Tornten embrassa du regard toute la tablée:
—A vos santés, chers amis et vieux camarades, à la vôtre aussi, jeune homme! commença-t-il.
Et sa voix résonnait d’une cordialité chaude et joyeuse.
—Du diable si j’aurais cru, lorsqu’en rentrant à la maison je n’y ai pas trouvé ma femme, partie pour les bains de mer, que je finirais si agréablement la soirée.
«Là-bas, d’où je viens, ajouta-t-il d’un ton plus grave, on a désappris le rire.
—Racontez, Tornten, sollicita Sellenkamp.
—Oui, faites-nous une relation fidèle, ajouta Rittersdorf.
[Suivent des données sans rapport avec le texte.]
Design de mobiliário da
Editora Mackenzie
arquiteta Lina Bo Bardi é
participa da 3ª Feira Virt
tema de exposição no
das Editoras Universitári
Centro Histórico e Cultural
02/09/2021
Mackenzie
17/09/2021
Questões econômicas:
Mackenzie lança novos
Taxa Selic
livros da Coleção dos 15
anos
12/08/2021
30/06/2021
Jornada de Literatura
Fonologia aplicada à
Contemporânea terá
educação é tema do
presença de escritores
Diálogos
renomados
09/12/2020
—Une relation, non... car je n’en ai ni le droit ni le désir, répondit Thor. En quoi, d’ailleurs, cela peut-il vous intéresser d’apprendre comment on vit là-bas? N’est-ce pas déjà assez triste qu’on soit obligé d’y vivre?
Ils se récrièrent tous et prêtèrent une oreille attentive au récit que le camarade complaisant se mit à leur faire de l’existence du kaiser. Il ne leur racontait que ce que les journaux avaient déjà révélé, mais cela ne diminuait pas leur gratitude à son égard. Ils étaient littéralement suspendus à ses lèvres; ils se recueillaient, comme s’il se fût agi de quelque légende sacrée, pour ne rien perdre des faits et gestes de celui que, depuis leur enfance, ils avaient appris à entourer de leur respect et de leur vénération.
—Maudits soient ceux qui l’ont laissé arriver là! formula Rittersdorf dans le silence qui se fit lorsque Thor cessa de parler.